Exercise passage.
Is The FDA Doing Enough to Regulate the Quality of Generics?

According to a story from The People’s Pharmacy, there are an increasing number of worrying stories and incidents that are calling into question the US Food and Drug Administration (FDA)’s ability to conduct effective oversight in regards to the safety and quality of generic drugs. Generics are essentially a cheaper version of a popular brand name drug that can be legally produced once the patent expires on the original. Nearly 90 percent of the drugs that US citizens use are generics, but it is steadily becoming clear that the FDA should be taking more regulatory action to keep patients safe.

An investigation from Bloomberg News paints a dire picture of the state of generic drug regulation. Here are links to some of the related stories:

America’s Love Affair With Cheap Drugs Has a Hidden Cost

How a Tainted Heart Drug Made in China Slipped Past the FDA

Culture of “Bending Rules” in India Challenges US Drug Agency

Keeping Patients Safe?

To summarize the situation around generic drug regulation, it is only a slight exaggeration to say that it doesn’t really happen at all. The FDA simply relies on data submitted by the manufacturing companies and trusts that everything they send the agency is true. The agency does very little testing of generic drugs itself.

When operating a manufacturing business, the goal of such as business is to manufacture a product as cheaply and efficiently as possible and sell said product for as high a price as customers are willing to pay. This incentivizes businesses to cut corners as much as possible. Sometimes this has little effect and is mostly beneficial for the business without harming the consumer or degrading the quality of the product. However, there are some corners that shouldn’t be cut, especially when the product is something that a person is relying on to stay alive.

The agency has repeatedly said that it depends on the ethical behavior of manufacturers to maintain standards:

“We depend on that information to be truthful. The approval system relies on the ethical behavior of the applicant.” – Gary Buehler, former head of the Office of Generic Drugs at the FDA

This reliance on ethical behavior is, regrettably, naive.

Take the story of Mylan, the second largest generic drug manufacturer in the US. A whistleblower tipped of the agency of suspicious activity there and FDA investigators descended. They discovered a heap of shredded quality control documents (that were supposed to be saved) and many other violations. It was suspected that the company had passed drugs for use that fell short of quality standards.

The punishment for Mylan? Nothing. They were simply asked nicely to fix the problems. The fact that the agency must rely in whistleblowers to inform it of quality problems should be a major cause for concern. After all, being a whisteblower in the pharma industry means a swift end to your career.

One of the largest recalls in the agency’s history also occurred recently when large numbers of heart and blood pressure medications from China had to be rejected due to possible contamination with a carcinogen.

Is the generic drug that you are taking now going to give you cancer? Probably not, but it doesn’t change the fact that the FDA simply is not doing its job by taking the world of generic manufacturers at face value no matter what. And then failing to punish them when they get caught lacking? Really not acceptable.

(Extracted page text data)

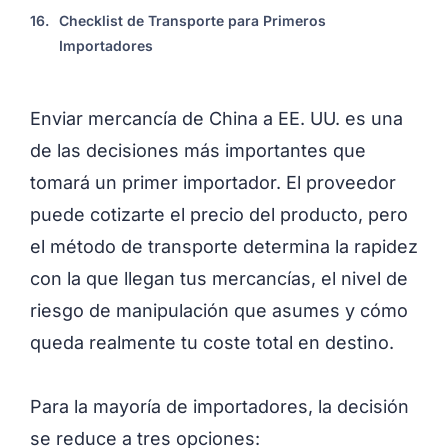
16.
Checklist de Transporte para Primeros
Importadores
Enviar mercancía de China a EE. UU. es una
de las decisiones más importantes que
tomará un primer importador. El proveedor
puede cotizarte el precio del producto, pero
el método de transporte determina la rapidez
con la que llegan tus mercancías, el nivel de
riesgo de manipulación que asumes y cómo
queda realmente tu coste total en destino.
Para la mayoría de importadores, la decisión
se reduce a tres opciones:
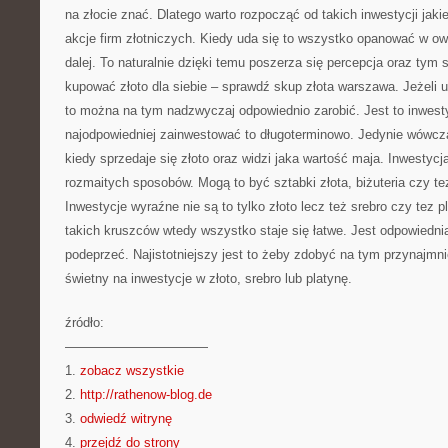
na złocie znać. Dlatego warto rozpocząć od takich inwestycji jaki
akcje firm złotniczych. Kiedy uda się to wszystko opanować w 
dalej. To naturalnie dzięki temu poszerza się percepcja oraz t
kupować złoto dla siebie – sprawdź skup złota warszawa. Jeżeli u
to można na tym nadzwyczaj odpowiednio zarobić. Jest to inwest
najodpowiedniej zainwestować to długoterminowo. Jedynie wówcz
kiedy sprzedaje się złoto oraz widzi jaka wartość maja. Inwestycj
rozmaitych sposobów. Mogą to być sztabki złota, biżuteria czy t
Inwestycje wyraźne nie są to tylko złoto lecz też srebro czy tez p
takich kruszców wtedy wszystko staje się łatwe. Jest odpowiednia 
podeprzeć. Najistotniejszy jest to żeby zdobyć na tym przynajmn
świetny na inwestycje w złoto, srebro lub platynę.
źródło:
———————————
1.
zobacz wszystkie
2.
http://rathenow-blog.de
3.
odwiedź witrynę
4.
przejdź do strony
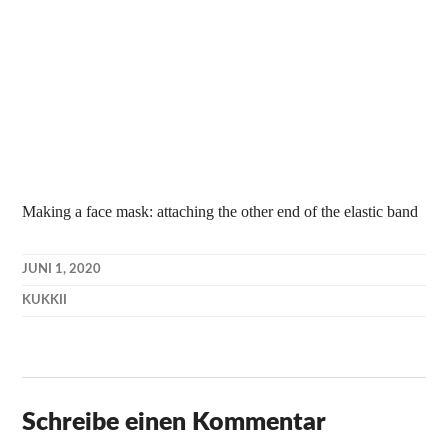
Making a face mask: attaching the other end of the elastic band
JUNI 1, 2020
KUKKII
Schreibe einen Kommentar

---

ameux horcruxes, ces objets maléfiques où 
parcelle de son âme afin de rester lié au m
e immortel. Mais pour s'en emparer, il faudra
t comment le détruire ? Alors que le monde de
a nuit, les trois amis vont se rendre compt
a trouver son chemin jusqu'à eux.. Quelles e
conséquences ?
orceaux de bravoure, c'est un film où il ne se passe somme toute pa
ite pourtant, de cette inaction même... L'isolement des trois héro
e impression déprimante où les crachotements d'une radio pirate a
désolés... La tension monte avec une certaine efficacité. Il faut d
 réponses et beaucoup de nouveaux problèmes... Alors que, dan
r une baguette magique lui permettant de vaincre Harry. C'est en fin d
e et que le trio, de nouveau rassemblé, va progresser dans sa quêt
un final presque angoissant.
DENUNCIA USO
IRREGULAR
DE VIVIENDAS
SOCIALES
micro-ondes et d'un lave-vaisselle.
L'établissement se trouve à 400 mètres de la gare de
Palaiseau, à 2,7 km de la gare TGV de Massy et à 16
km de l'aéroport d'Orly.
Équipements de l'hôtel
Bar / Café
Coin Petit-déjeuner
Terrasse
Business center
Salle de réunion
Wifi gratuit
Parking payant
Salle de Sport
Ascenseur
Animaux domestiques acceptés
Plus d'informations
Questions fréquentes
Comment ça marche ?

Work order 1. In the generic drug regulation article, copy the passage starting with "Take the story" and going on through "to your career.".
Work order 2. According to the generic drug regulation article, what share of the drugs used by US citizens are generics?
Work order 3. List the titles of the related Bloomberg News stories that the generic drug regulation article links to.
The records play no part in the tasks.

Your solution 1.
Take the story of Mylan, the second largest generic drug manufacturer in the US. A whistleblower tipped of the agency of suspicious activity there and FDA investigators descended. They discovered a heap of shredded quality control documents (that were supposed to be saved) and many other violations. It was suspected that the company had passed drugs for use that fell short of quality standards.

The punishment for Mylan? Nothing. They were simply asked nicely to fix the problems. The fact that the agency must rely in whistleblowers to inform it of quality problems should be a major cause for concern. After all, being a whisteblower in the pharma industry means a swift end to your career.

Your solution 2. Nearly 90 percent.

Your solution 3.
- America’s Love Affair With Cheap Drugs Has a Hidden Cost
- How a Tainted Heart Drug Made in China Slipped Past the FDA
- Culture of “Bending Rules” in India Challenges US Drug Agency